Search International and National Patent Collections

1. (WO2018204910) LOSS-SCALING FOR DEEP NEURAL NETWORK TRAINING WITH REDUCED PRECISION

Pub. No.:    WO/2018/204910    International Application No.:    PCT/US2018/031356
Publication Date: Fri Nov 09 00:59:59 CET 2018 International Filing Date: Tue May 08 01:59:59 CEST 2018
IPC: G06N 3/08
Applicants: NVIDIA CORPORATION
Inventors: WU, Hao
ALBEN, Jonah
MICIKEVICIUS, Paulius
Title: LOSS-SCALING FOR DEEP NEURAL NETWORK TRAINING WITH REDUCED PRECISION
Abstract:
In training a deep neural network using reduced precision, gradient computation operates on larger values without affecting the rest of the training procedure.
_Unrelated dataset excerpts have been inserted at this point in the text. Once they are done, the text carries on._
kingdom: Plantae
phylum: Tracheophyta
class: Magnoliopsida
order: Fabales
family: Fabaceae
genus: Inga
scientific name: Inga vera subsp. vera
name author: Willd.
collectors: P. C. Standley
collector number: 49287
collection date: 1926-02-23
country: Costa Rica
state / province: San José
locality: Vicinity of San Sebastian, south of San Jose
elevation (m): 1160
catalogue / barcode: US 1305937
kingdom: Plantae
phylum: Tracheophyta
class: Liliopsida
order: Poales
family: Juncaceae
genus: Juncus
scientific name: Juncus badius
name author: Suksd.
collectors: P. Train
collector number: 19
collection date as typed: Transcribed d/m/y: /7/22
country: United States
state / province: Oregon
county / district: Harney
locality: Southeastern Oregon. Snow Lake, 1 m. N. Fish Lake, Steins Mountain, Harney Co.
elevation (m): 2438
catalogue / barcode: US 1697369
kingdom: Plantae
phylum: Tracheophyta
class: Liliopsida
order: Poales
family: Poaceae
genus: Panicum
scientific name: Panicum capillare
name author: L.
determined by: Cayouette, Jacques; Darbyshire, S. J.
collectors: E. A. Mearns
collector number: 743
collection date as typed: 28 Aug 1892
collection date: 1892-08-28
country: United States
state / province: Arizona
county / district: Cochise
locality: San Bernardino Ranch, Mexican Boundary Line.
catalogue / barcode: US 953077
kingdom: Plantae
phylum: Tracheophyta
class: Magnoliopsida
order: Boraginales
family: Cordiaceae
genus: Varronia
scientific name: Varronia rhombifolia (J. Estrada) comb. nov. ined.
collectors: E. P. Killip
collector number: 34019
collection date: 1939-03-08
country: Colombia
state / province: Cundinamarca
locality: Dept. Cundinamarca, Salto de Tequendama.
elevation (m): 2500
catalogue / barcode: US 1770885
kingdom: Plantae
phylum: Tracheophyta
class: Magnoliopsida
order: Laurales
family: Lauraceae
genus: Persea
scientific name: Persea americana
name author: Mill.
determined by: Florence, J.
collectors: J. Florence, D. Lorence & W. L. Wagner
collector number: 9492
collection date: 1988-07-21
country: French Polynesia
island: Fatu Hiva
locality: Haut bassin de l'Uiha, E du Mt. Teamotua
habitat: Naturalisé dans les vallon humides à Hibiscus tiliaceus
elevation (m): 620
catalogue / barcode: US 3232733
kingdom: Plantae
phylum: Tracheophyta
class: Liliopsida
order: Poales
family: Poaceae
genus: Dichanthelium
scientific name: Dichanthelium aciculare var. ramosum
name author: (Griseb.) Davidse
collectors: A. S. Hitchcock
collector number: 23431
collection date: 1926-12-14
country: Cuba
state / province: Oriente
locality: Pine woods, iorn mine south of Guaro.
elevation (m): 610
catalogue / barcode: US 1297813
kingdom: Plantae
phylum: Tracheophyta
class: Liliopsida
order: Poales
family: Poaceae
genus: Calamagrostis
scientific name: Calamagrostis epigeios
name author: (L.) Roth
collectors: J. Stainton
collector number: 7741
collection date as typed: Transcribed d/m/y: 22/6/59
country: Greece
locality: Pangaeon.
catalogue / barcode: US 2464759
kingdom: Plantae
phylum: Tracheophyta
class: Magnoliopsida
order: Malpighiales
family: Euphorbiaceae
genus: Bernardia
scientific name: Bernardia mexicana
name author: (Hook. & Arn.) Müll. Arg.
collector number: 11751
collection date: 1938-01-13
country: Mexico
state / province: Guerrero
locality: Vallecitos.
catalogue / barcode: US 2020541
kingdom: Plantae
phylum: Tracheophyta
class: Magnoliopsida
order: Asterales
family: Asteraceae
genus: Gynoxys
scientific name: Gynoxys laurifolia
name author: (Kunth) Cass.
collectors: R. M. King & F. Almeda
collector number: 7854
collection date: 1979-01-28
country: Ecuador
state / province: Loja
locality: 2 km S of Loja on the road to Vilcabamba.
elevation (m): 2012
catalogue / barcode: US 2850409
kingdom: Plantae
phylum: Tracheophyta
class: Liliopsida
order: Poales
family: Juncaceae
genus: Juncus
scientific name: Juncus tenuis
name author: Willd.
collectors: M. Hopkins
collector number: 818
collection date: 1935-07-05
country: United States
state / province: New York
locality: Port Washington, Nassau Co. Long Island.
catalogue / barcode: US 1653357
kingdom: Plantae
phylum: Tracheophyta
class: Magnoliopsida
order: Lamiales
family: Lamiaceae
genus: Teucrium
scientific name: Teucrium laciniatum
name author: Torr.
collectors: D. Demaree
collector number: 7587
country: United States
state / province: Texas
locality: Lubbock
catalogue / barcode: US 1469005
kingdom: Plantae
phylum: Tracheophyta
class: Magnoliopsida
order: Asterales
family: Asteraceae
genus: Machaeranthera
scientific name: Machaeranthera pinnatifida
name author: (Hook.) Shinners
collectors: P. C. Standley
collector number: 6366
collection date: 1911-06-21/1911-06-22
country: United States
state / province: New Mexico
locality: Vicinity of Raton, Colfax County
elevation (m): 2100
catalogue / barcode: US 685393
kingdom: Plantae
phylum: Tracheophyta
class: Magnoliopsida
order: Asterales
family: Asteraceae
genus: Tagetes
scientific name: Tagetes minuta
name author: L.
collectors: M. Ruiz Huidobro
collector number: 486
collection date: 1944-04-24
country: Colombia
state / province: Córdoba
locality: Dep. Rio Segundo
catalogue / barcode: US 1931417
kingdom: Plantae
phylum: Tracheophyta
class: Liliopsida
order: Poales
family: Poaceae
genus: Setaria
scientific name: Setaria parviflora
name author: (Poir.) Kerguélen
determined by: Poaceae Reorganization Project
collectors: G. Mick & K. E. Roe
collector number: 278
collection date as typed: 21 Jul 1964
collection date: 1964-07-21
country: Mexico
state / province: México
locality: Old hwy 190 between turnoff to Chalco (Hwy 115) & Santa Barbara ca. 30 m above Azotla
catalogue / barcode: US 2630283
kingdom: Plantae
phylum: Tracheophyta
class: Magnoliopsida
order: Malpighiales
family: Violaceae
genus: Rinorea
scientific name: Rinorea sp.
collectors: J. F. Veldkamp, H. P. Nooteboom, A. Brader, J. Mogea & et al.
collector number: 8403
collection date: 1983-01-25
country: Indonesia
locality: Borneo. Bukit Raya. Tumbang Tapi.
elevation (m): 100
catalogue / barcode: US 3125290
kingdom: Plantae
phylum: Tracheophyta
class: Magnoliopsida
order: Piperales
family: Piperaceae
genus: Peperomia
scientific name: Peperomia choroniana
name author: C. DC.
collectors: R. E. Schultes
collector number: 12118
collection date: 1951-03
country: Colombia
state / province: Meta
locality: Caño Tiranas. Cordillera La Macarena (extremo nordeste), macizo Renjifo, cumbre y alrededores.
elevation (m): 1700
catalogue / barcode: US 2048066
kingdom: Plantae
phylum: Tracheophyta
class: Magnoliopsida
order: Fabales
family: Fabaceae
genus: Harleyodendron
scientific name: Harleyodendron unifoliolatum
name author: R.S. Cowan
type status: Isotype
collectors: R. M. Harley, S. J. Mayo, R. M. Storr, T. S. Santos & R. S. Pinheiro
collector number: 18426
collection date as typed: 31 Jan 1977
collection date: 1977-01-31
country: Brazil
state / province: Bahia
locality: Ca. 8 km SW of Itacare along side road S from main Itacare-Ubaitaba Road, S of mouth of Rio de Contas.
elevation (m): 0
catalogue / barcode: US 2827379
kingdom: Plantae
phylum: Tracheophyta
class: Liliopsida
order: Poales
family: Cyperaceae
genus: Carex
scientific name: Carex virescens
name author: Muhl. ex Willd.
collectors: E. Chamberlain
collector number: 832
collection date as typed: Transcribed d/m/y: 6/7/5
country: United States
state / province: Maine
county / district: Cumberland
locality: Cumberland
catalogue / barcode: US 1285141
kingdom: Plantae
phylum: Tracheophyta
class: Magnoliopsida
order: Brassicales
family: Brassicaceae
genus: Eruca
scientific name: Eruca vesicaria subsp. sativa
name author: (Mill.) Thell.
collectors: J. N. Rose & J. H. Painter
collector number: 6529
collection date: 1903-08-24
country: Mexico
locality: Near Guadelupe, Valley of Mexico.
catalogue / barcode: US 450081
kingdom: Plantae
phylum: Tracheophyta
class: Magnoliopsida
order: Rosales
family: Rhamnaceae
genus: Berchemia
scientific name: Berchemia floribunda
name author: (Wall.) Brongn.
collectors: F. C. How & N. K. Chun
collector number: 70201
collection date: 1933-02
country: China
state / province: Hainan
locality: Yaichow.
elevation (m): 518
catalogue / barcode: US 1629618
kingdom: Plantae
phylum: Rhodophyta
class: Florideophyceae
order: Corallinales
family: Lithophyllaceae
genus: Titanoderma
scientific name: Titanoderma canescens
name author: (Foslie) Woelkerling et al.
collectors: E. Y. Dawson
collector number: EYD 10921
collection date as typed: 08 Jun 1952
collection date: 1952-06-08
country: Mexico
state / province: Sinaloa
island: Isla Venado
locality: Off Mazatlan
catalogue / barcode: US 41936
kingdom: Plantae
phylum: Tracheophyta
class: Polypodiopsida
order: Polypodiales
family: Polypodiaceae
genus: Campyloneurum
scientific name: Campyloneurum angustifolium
One technique trains the deep neural network to develop loss, scales the loss, computes gradients at a reduced precision, and reduces the magnitude of the computed gradients to compensate for scaling of the loss. In one example nonlimiting arrangement, the training forward pass scales a loss value by some factor S and the weight update reduces the weight gradient contribution by 1/S. Several techniques can be used for selecting scaling factor S and adjusting the weight update.